Trust that this gaggle of ideas demanding your attention like hungry children will wait for you while you attend to each one with the love and care that is a part of your soul. Some of these ideas have already waited for years, hidden in the folds of a book. They will not disappear if you choose one for today, for right now.
If you could trust that there would be time for it all, which would you turn to now?
Hi Meg! Your story here is so eerily similar to my own "creative history"!! And I'm sure there are many many more of us; it's comforting to know there are others out there going through the same things -- but I consider you way ahead of the game because you have finished 2 books!!! Wow! I also have a million ideas in my head -- I honestly visualize them, my characters, queuing patiently in my head waiting for their turn to be written - and I'm not a fast writer! It took me two and a half years to write the one I've just finished. But I know finishing it, and the lesson that I CAN finish a book, will make the next one easier.

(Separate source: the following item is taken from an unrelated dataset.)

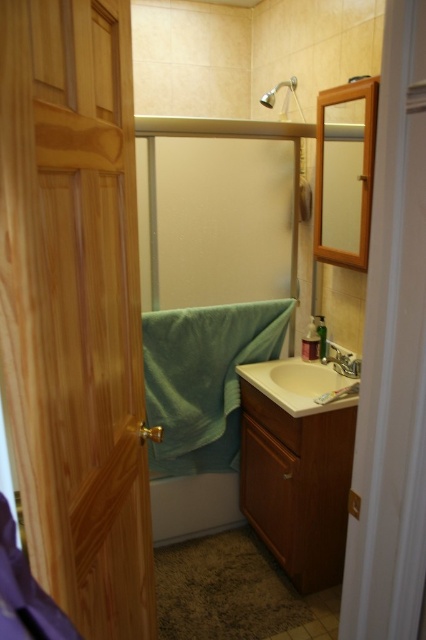
You are standing in the doorway of the bathroom and want to reach the wooden framed mirror at upper right. Which direction should you move relative to the white glossy bathtub at lower center?

The wooden framed mirror at upper right is to the right of the white glossy bathtub at lower center, so you should move to the right side of the white glossy bathtub at lower center to reach it.

You are standing in the hallway outside the bathroom. You want to enter the bathroom but need to know if your 24 inch wide luggage will fit through the doorway. Can you tell me if the wooden door at left is far enough away from you to allow your luggage to pass through?

The wooden door at left is 23.32 inches from viewer. Since your luggage is 24 inches wide, it is slightly wider than the distance available, so the luggage may not fit through the doorway.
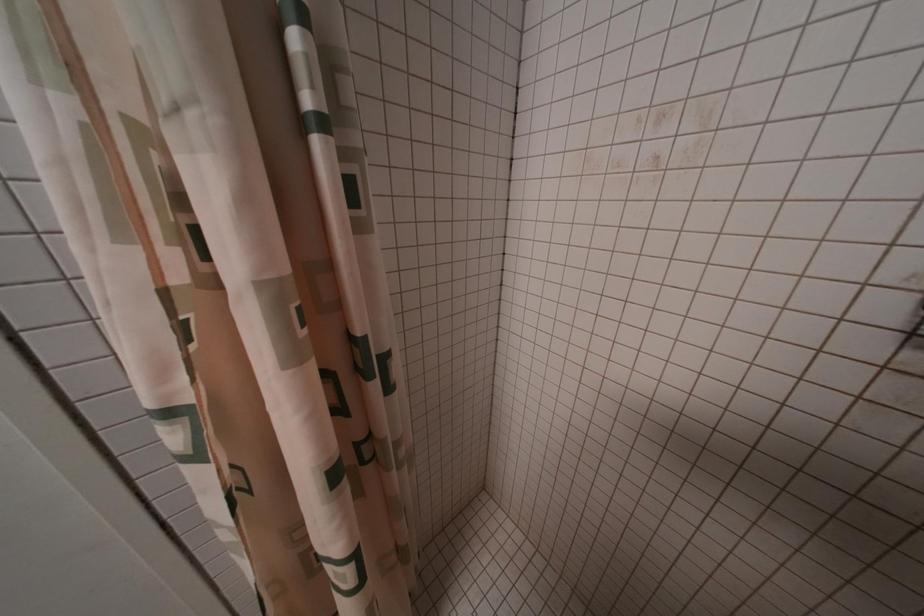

I went through a major stage of fluctuation and paralysis when there were two different novels I wanted to write and I couldn't decide between them and went back and forth, basically rewriting the first chapters endlessly, The only thing that broke the cycle was a lucky chance of meeting an editor at a writer's conference who was interested in art I'd done for one of them, and who encouraged me to keep working on it -- having that actual interest was like gold. But now, I know that with or without it, I can do it. It's just a matter of choosing, and making all the others wait in line, and hoping they all have something good to read -- because I hate waiting in line without a book!!

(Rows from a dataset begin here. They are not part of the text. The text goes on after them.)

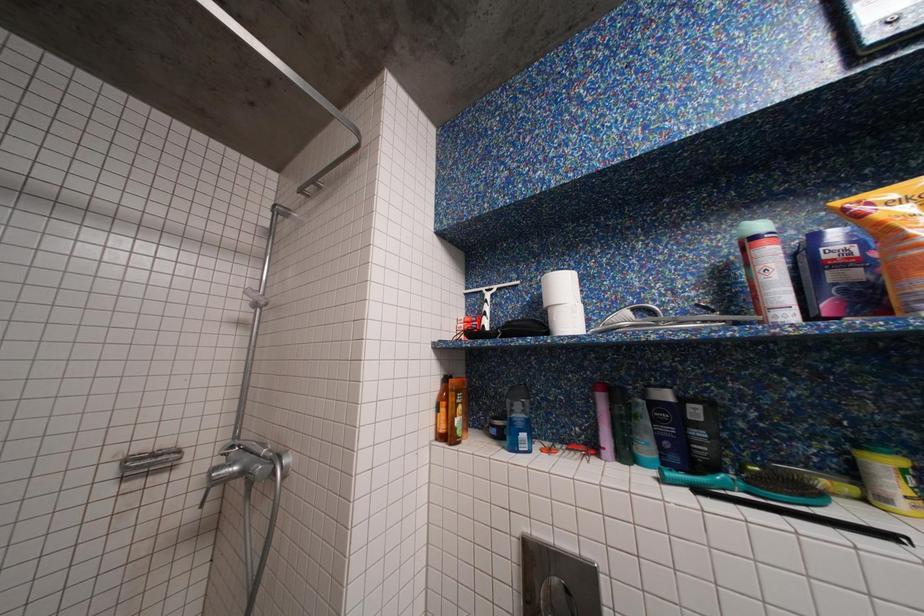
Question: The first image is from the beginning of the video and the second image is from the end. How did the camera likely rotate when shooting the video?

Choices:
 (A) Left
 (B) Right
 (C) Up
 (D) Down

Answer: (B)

Anyway, ramble ramble. The other important thing is that sometimes it takes a long time for the missing "piece" of an idea to fit into place, and if those ideas weren't stewing around in your brain together for months and years, they might not be "ready" to write yet! But you should just be really really proud of the habit of completion you have cultivated in yourself -- bravo!
SO many of us can relate to this paralysis. But you KNOW you can conquer it because you already have created a model. I send you enormous amounts of encouragement to focus lovingly on one thing while giving spare nurture to others. It doesn't have to be an all or nothing. Focus a day at a time - or maybe just an hour at a time. I'm giving you advice that has been given to me that worked! congratulations on what you have accomplished and what you WILL accomplish!

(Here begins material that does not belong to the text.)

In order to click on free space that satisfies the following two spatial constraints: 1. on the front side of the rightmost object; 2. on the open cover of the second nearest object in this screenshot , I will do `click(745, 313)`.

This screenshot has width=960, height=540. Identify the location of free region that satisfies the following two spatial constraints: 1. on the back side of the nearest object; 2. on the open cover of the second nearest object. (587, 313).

When in doubt, grab a book!
The book "Creating a Life Worth Living" may help you on your journey...I think sometimes it´s just a matter of routine and staying open without being distracted.
isbn: 0-06-095243-1
Here´s the quote in the front of the book;
"There is a vitality, a life force, a quickening that is translated through you into action, and because there is only one of you in all time, this expression is unique. If you block it, it will never exist through any other medium. It will be lost. The world will not have it. It is not your business to determine how good it is, nor how valuable it is, nor how it compares with other expressions. It is your business to keep it yours clearly and directly, to keep the channel open."